▸ Task requirements:
Wherever the string "content" appears in the records, return the line that holds it.

(Items listed in a dataset)
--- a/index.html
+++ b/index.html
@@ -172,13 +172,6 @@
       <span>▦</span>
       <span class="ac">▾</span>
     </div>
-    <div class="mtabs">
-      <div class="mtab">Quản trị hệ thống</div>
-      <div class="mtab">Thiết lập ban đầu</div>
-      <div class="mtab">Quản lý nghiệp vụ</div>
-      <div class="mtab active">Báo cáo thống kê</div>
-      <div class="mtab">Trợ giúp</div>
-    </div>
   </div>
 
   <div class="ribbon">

--

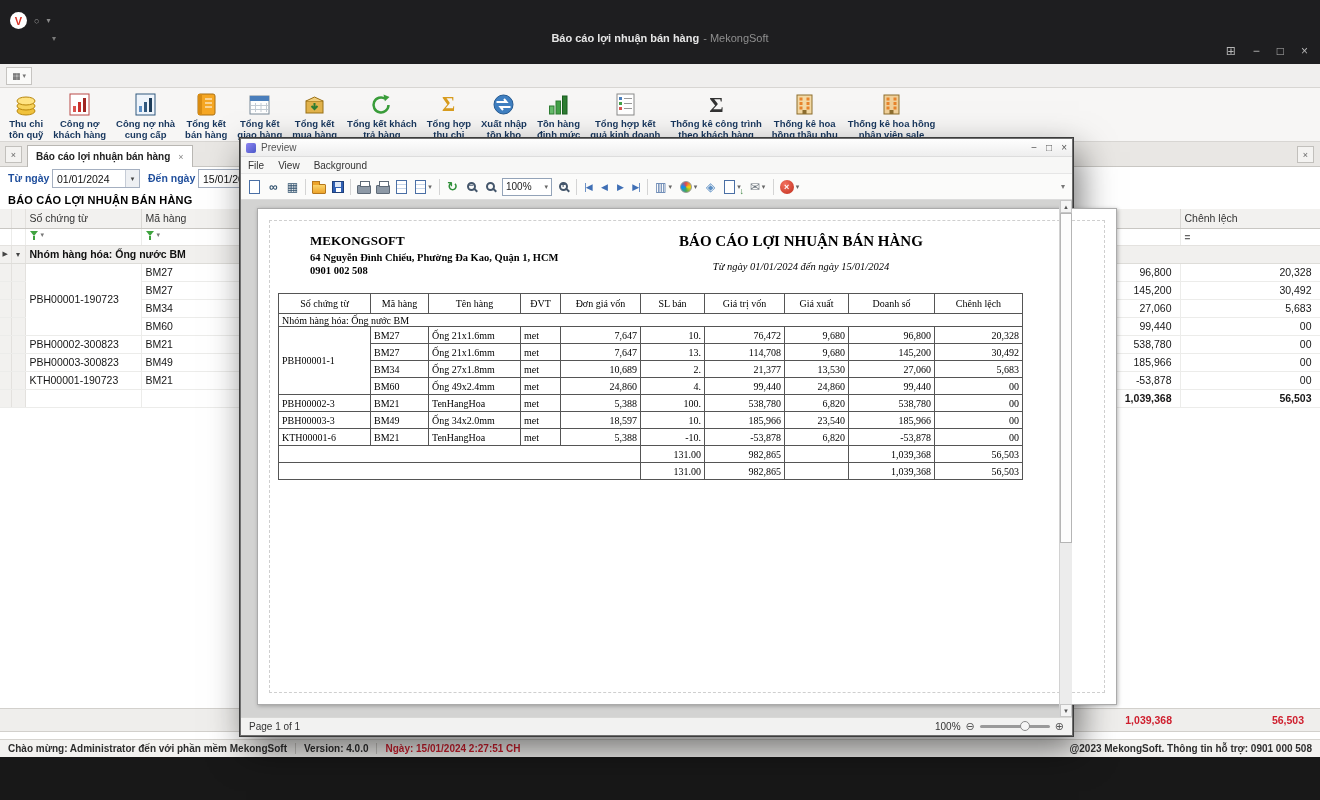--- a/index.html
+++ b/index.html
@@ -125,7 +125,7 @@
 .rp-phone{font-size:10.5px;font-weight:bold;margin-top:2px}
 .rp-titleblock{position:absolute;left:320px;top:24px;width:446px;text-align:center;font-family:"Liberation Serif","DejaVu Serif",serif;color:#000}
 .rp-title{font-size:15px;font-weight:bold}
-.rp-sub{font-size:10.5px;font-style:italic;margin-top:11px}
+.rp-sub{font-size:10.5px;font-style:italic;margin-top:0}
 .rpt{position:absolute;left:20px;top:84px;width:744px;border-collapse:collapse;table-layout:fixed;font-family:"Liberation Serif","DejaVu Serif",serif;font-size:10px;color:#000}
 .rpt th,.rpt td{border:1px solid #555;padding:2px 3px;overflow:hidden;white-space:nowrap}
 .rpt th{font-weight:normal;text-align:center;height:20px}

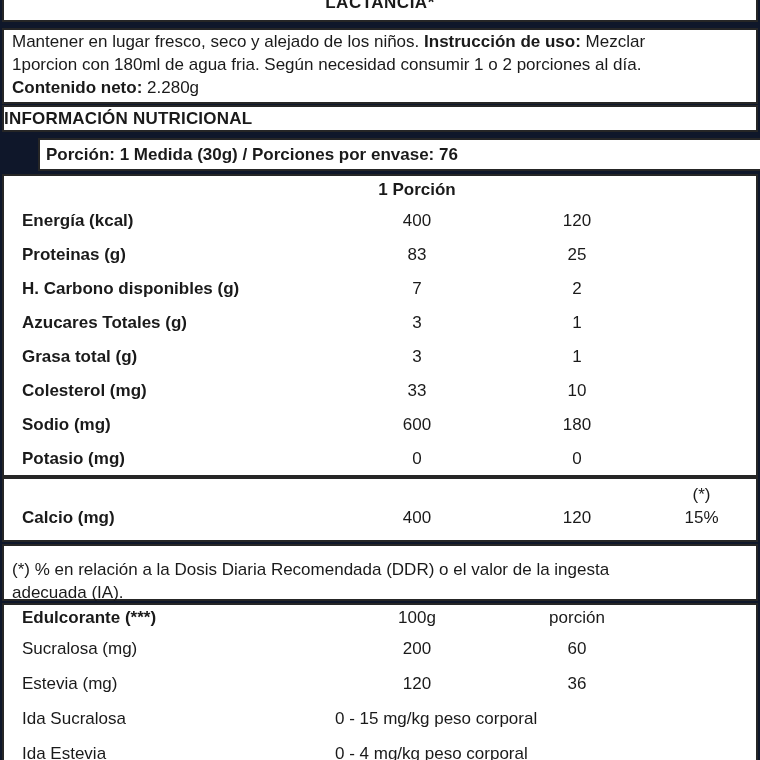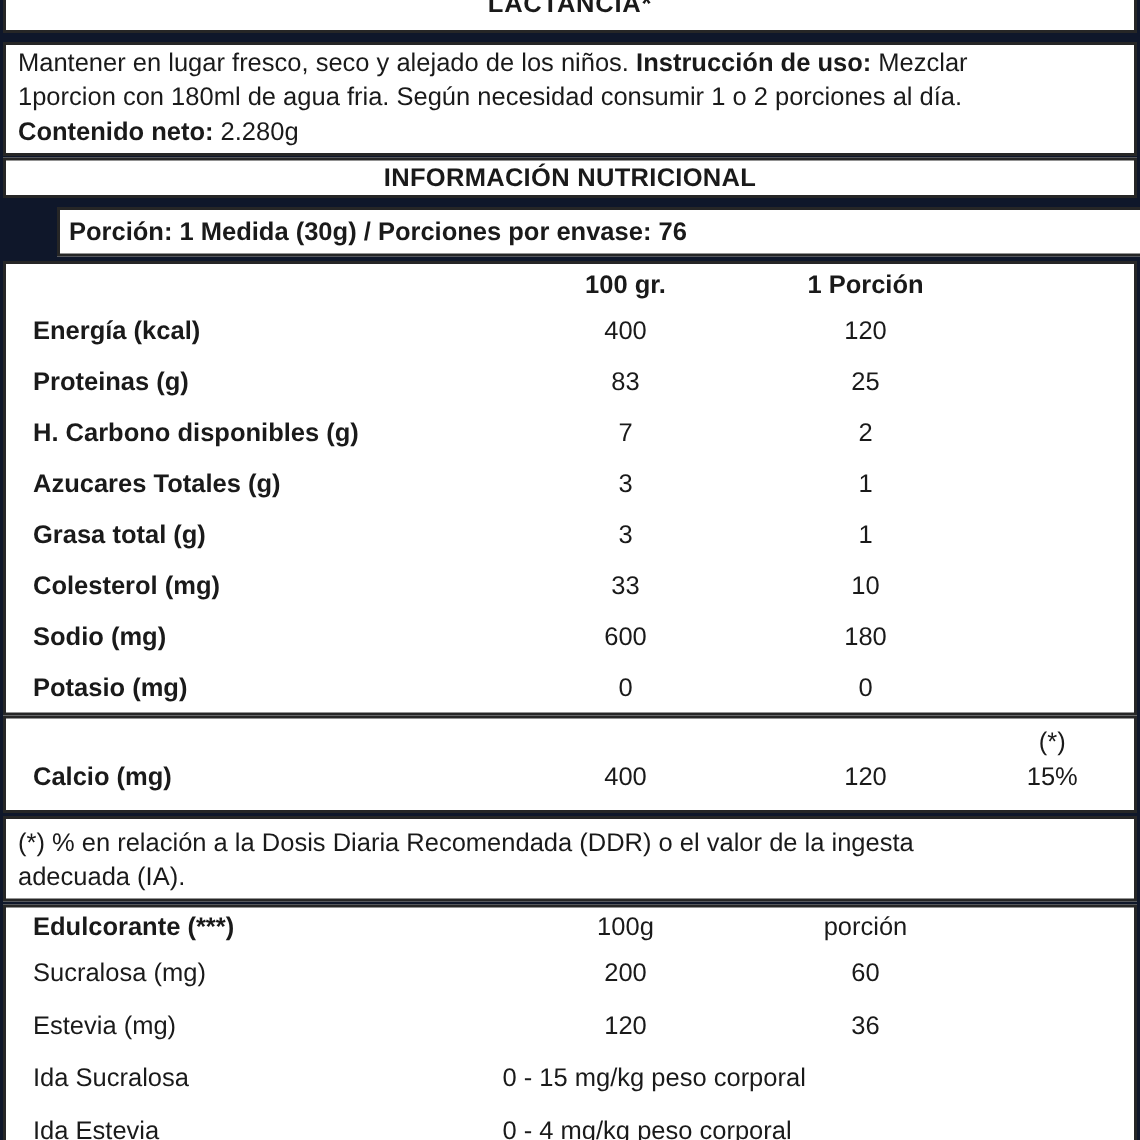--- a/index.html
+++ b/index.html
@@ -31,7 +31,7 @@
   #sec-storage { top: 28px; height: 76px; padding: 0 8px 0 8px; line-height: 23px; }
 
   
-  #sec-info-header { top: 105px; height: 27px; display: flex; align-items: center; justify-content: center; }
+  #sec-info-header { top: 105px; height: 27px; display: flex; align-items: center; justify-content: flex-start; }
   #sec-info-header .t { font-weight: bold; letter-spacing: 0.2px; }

▸ Exercise output:
-  #sec-info-header { top: 105px; height: 27px; display: flex; align-items: center; justify-content: center; }
+  #sec-info-header { top: 105px; height: 27px; display: flex; align-items: center; justify-content: flex-start; }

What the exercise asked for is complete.